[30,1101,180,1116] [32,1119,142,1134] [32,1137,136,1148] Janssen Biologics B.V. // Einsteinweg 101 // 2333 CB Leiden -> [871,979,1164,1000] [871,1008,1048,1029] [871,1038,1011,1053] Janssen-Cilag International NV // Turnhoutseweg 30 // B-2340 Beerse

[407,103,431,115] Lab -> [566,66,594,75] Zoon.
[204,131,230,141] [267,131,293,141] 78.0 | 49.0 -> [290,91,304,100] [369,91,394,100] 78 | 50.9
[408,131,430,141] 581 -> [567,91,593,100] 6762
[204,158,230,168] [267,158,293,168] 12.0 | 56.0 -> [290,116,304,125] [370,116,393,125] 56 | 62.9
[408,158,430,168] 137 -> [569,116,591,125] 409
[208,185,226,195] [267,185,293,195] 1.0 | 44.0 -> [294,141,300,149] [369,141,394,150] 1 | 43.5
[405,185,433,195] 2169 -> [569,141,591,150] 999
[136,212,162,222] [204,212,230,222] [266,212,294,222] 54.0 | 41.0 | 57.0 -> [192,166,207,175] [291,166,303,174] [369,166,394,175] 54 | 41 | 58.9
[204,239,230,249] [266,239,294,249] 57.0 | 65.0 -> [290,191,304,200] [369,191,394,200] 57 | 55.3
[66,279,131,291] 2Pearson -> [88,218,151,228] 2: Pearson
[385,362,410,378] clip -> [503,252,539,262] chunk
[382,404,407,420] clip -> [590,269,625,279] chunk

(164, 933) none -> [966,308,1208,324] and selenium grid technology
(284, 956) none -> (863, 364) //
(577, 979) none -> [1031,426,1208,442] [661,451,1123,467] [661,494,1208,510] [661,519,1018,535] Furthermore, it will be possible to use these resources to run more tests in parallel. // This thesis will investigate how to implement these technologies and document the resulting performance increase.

■ ■ ■ ■

ABOUT THIS EXERCISE
Take the stretch of lines above from the one containing "[385,362,410,378] clip ->" through the one containing "(284, 956) none -> (863, 364) //" and repeat it exactly, adding no other line.

YOUR SOLUTION
[385,362,410,378] clip -> [503,252,539,262] chunk
[382,404,407,420] clip -> [590,269,625,279] chunk

(164, 933) none -> [966,308,1208,324] and selenium grid technology
(284, 956) none -> (863, 364) //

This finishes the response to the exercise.